A estas alturas, las risotadas de Samantha casi lograban superponerse a la insufrible música salsa que seguía bombardeando mi cabeza desde los enormes altavoces que parecían estar por todas partes. O tal vez fuesen mis oídos, que aquella noche adquirieron el impresionante superpoder de elegir qué sonidos primaban sobre el resto. Sea como fuere, la risa de Samantha se me antojó mejor banda sonora que aquella "cosa" odiosa y machacona que sonaba a todo volumen.
—¿A qué te dedicas, Pedro?
—Soy contable.
—¿Contable? ¿Tú?
—¿Qué pasa? ¿No tengo cara de contable? Llevo gafas.
Se echó a reír.
—Eres gracioso. Y no es algo habitual en un contable. Yo asocio a los contables con seriedad, rigor, alergia a las bromas.
—Digamos que soy un contable atípico. ¿Y tú? ¿A qué te dedicas?
—Trabajo en seguros.
—¿Seguro? —dije con sorna.
—Sí. Seguro —dijo ella entre risas.
—Por cierto, ¿no estarás siendo simpática conmigo con intención de colarme una de tus pólizas de seguro, verdad? Porque, de ser así, llamaré a mi no amigo el plasta y me vengaré de tu afrenta. Que lo sepas.
—Tranquilo. No pienso colarte nada. Tú y el plasta podéis estar tranquilos.
—Aunque, y que esto quede entre nosotros, si quieres extenderle una de tus pólizas al plasta, por mí no hay problema. Es más, si necesitas de mi complicidad, puedes contar con ella.
Y venga más risas.
—¿Ves? Por salidas como éstas no me creo que seas contable.
—Eso es porque no me has visto entre semana. Te aseguro que mi sentido del humor desaparece por completo. Como un taxi cuando más lo necesitas.
—Pues nada. Tendré que creerte.
—Gracias. Agradezco tu confianza.
La noche transcurrió así, entre chistes y bromas, hasta que Samantha se disculpó porque se tenía que marchar. A la mañana siguiente tenía que levantarse temprano para coger el vuelo de regreso a Lanzarote y no quería arriesgarse a perder el avión.
Confieso que más de una vez estuve a punto de pedirle su número de teléfono. Pero no lo hice. La razón es muy sencilla: en una de éstas me dijo que tenía pareja en Lanzarote, y eso me persuadió de no hacerlo.
Nos despedimos con un beso, casto y puro, en las mejillas. Y una sonrisa mutua.
Después de aquella noche, nunca más volví a saber de ella.
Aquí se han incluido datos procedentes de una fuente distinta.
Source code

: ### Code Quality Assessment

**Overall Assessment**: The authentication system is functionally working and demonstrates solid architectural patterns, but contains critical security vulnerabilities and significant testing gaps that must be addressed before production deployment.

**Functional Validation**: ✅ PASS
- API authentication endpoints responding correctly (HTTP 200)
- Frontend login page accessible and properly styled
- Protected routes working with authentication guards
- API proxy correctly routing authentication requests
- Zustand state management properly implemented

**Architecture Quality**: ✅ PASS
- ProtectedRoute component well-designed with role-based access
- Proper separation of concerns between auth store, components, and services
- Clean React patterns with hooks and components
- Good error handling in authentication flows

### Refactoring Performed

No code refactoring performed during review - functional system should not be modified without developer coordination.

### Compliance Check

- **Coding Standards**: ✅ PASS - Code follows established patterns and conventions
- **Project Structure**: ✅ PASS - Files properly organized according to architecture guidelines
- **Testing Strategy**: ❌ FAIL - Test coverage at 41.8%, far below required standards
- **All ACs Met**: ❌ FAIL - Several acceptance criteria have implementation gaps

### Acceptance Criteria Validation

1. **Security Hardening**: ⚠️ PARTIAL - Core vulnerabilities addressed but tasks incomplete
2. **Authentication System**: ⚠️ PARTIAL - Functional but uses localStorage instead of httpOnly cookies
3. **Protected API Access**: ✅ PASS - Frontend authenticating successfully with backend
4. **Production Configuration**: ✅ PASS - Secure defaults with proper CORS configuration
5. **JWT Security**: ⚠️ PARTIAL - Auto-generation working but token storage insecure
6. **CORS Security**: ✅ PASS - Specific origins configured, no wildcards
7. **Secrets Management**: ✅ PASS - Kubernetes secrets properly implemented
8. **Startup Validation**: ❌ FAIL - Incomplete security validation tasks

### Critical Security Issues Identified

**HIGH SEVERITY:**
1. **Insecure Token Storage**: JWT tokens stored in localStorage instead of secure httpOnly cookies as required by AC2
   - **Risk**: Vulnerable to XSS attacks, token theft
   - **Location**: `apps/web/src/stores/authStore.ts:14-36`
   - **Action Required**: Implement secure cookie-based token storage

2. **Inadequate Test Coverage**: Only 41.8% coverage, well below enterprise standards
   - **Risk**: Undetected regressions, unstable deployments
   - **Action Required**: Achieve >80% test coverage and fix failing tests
Ni ella de mí. De esto hace ya casi veinticinco años, y, en este tiempo, he soñado más de una vez con aquella noche que se presumía anodina como pocas y resultó ser una de las más bonitas y memorables de mi vida, por imprevista y cargada de complicidad.
Claro que, en mi sueño, mi mente juguetona y traviesa prefiere cambiar el final de la historia. En ese final alternativo, Samantha y yo nos intercambiamos los teléfonos. Luego nos pasamos unos meses manteniendo largas y divertidas charlas telefónicas que, la mayoría de las veces, se alargan más allá de la medianoche, adentrándose en la madrugada. Y un día quedamos en vernos. Yo me subo a un avión aprovechando mis vacaciones de verano y ella va a recogerme al aeropuerto en su pequeño utilitario. Y, al reencontrarnos, volvemos a sonreír, como la noche en que nos conocimos.
En mi sueño, ella y yo acabamos juntos. Y juntos seguimos. Pero, a pesar de llevar tantos años casados, aún no se cree que yo sea contable.